■ **RECORD SET**:
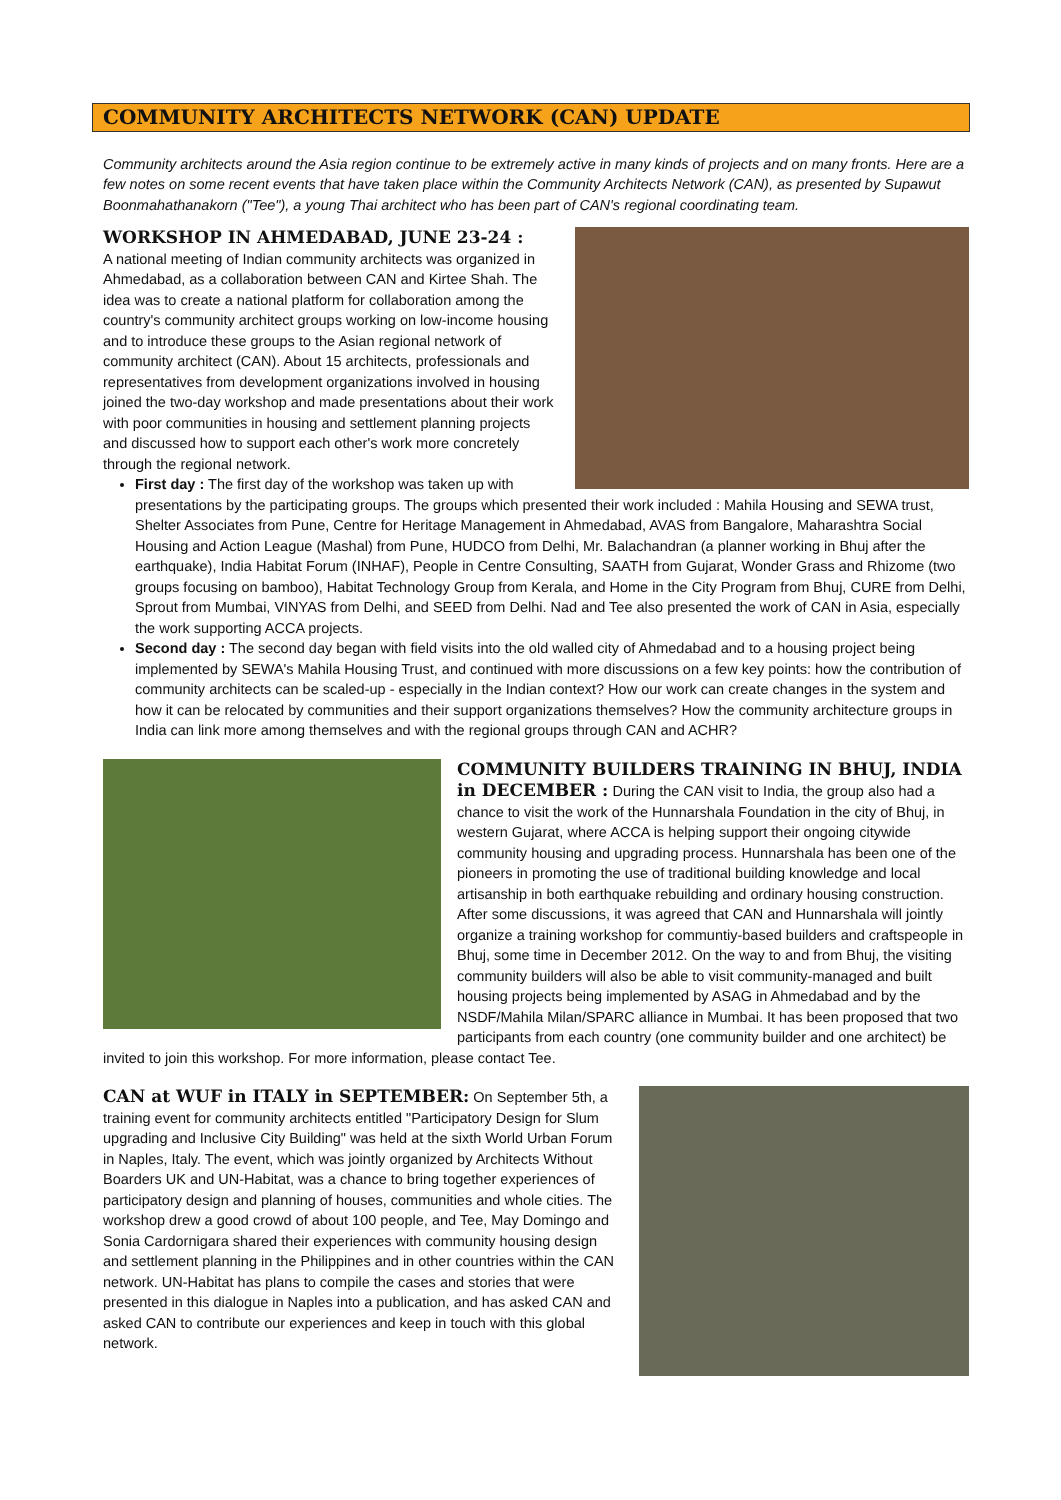COMMUNITY ARCHITECTS NETWORK (CAN) UPDATE
Community architects around the Asia region continue to be extremely active in many kinds of projects and on many fronts. Here are a few notes on some recent events that have taken place within the Community Architects Network (CAN), as presented by Supawut Boonmahathanakorn ("Tee"), a young Thai architect who has been part of CAN's regional coordinating team.
WORKSHOP IN AHMEDABAD, JUNE 23-24 :
A national meeting of Indian community architects was organized in Ahmedabad, as a collaboration between CAN and Kirtee Shah. The idea was to create a national platform for collaboration among the country's community architect groups working on low-income housing and to introduce these groups to the Asian regional network of community architect (CAN). About 15 architects, professionals and representatives from development organizations involved in housing joined the two-day workshop and made presentations about their work with poor communities in housing and settlement planning projects and discussed how to support each other's work more concretely through the regional network.
First day : The first day of the workshop was taken up with presentations by the participating groups. The groups which presented their work included : Mahila Housing and SEWA trust, Shelter Associates from Pune, Centre for Heritage Management in Ahmedabad, AVAS from Bangalore, Maharashtra Social Housing and Action League (Mashal) from Pune, HUDCO from Delhi, Mr. Balachandran (a planner working in Bhuj after the earthquake), India Habitat Forum (INHAF), People in Centre Consulting, SAATH from Gujarat, Wonder Grass and Rhizome (two groups focusing on bamboo), Habitat Technology Group from Kerala, and Home in the City Program from Bhuj, CURE from Delhi, Sprout from Mumbai, VINYAS from Delhi, and SEED from Delhi. Nad and Tee also presented the work of CAN in Asia, especially the work supporting ACCA projects.
Second day : The second day began with field visits into the old walled city of Ahmedabad and to a housing project being implemented by SEWA's Mahila Housing Trust, and continued with more discussions on a few key points: how the contribution of community architects can be scaled-up - especially in the Indian context? How our work can create changes in the system and how it can be relocated by communities and their support organizations themselves? How the community architecture groups in India can link more among themselves and with the regional groups through CAN and ACHR?
COMMUNITY BUILDERS TRAINING IN BHUJ, INDIA in DECEMBER :
During the CAN visit to India, the group also had a chance to visit the work of the Hunnarshala Foundation in the city of Bhuj, in western Gujarat, where ACCA is helping support their ongoing citywide community housing and upgrading process. Hunnarshala has been one of the pioneers in promoting the use of traditional building knowledge and local artisanship in both earthquake rebuilding and ordinary housing construction. After some discussions, it was agreed that CAN and Hunnarshala will jointly organize a training workshop for communtiy-based builders and craftspeople in Bhuj, some time in December 2012. On the way to and from Bhuj, the visiting community builders will also be able to visit community-managed and built housing projects being implemented by ASAG in Ahmedabad and by the NSDF/Mahila Milan/SPARC alliance in Mumbai. It has been proposed that two participants from each country (one community builder and one architect) be invited to join this workshop. For more information, please contact Tee.
CAN at WUF in ITALY in SEPTEMBER:
On September 5th, a training event for community architects entitled "Participatory Design for Slum upgrading and Inclusive City Building" was held at the sixth World Urban Forum in Naples, Italy. The event, which was jointly organized by Architects Without Boarders UK and UN-Habitat, was a chance to bring together experiences of participatory design and planning of houses, communities and whole cities. The workshop drew a good crowd of about 100 people, and Tee, May Domingo and Sonia Cardornigara shared their experiences with community housing design and settlement planning in the Philippines and in other countries within the CAN network. UN-Habitat has plans to compile the cases and stories that were presented in this dialogue in Naples into a publication, and has asked CAN and asked CAN to contribute our experiences and keep in touch with this global network.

■ **WORK TASK**: Repeat every record above exactly, but drop the pictures.

■ **RESULT**:
COMMUNITY ARCHITECTS NETWORK (CAN) UPDATE
Community architects around the Asia region continue to be extremely active in many kinds of projects and on many fronts. Here are a few notes on some recent events that have taken place within the Community Architects Network (CAN), as presented by Supawut Boonmahathanakorn ("Tee"), a young Thai architect who has been part of CAN's regional coordinating team.
WORKSHOP IN AHMEDABAD, JUNE 23-24 :
A national meeting of Indian community architects was organized in Ahmedabad, as a collaboration between CAN and Kirtee Shah. The idea was to create a national platform for collaboration among the country's community architect groups working on low-income housing and to introduce these groups to the Asian regional network of community architect (CAN). About 15 architects, professionals and representatives from development organizations involved in housing joined the two-day workshop and made presentations about their work with poor communities in housing and settlement planning projects and discussed how to support each other's work more concretely through the regional network.
First day : The first day of the workshop was taken up with presentations by the participating groups. The groups which presented their work included : Mahila Housing and SEWA trust, Shelter Associates from Pune, Centre for Heritage Management in Ahmedabad, AVAS from Bangalore, Maharashtra Social Housing and Action League (Mashal) from Pune, HUDCO from Delhi, Mr. Balachandran (a planner working in Bhuj after the earthquake), India Habitat Forum (INHAF), People in Centre Consulting, SAATH from Gujarat, Wonder Grass and Rhizome (two groups focusing on bamboo), Habitat Technology Group from Kerala, and Home in the City Program from Bhuj, CURE from Delhi, Sprout from Mumbai, VINYAS from Delhi, and SEED from Delhi. Nad and Tee also presented the work of CAN in Asia, especially the work supporting ACCA projects.
Second day : The second day began with field visits into the old walled city of Ahmedabad and to a housing project being implemented by SEWA's Mahila Housing Trust, and continued with more discussions on a few key points: how the contribution of community architects can be scaled-up - especially in the Indian context? How our work can create changes in the system and how it can be relocated by communities and their support organizations themselves? How the community architecture groups in India can link more among themselves and with the regional groups through CAN and ACHR?
COMMUNITY BUILDERS TRAINING IN BHUJ, INDIA in DECEMBER :
During the CAN visit to India, the group also had a chance to visit the work of the Hunnarshala Foundation in the city of Bhuj, in western Gujarat, where ACCA is helping support their ongoing citywide community housing and upgrading process. Hunnarshala has been one of the pioneers in promoting the use of traditional building knowledge and local artisanship in both earthquake rebuilding and ordinary housing construction. After some discussions, it was agreed that CAN and Hunnarshala will jointly organize a training workshop for communtiy-based builders and craftspeople in Bhuj, some time in December 2012. On the way to and from Bhuj, the visiting community builders will also be able to visit community-managed and built housing projects being implemented by ASAG in Ahmedabad and by the NSDF/Mahila Milan/SPARC alliance in Mumbai. It has been proposed that two participants from each country (one community builder and one architect) be invited to join this workshop. For more information, please contact Tee.
CAN at WUF in ITALY in SEPTEMBER:
On September 5th, a training event for community architects entitled "Participatory Design for Slum upgrading and Inclusive City Building" was held at the sixth World Urban Forum in Naples, Italy. The event, which was jointly organized by Architects Without Boarders UK and UN-Habitat, was a chance to bring together experiences of participatory design and planning of houses, communities and whole cities. The workshop drew a good crowd of about 100 people, and Tee, May Domingo and Sonia Cardornigara shared their experiences with community housing design and settlement planning in the Philippines and in other countries within the CAN network. UN-Habitat has plans to compile the cases and stories that were presented in this dialogue in Naples into a publication, and has asked CAN and asked CAN to contribute our experiences and keep in touch with this global network.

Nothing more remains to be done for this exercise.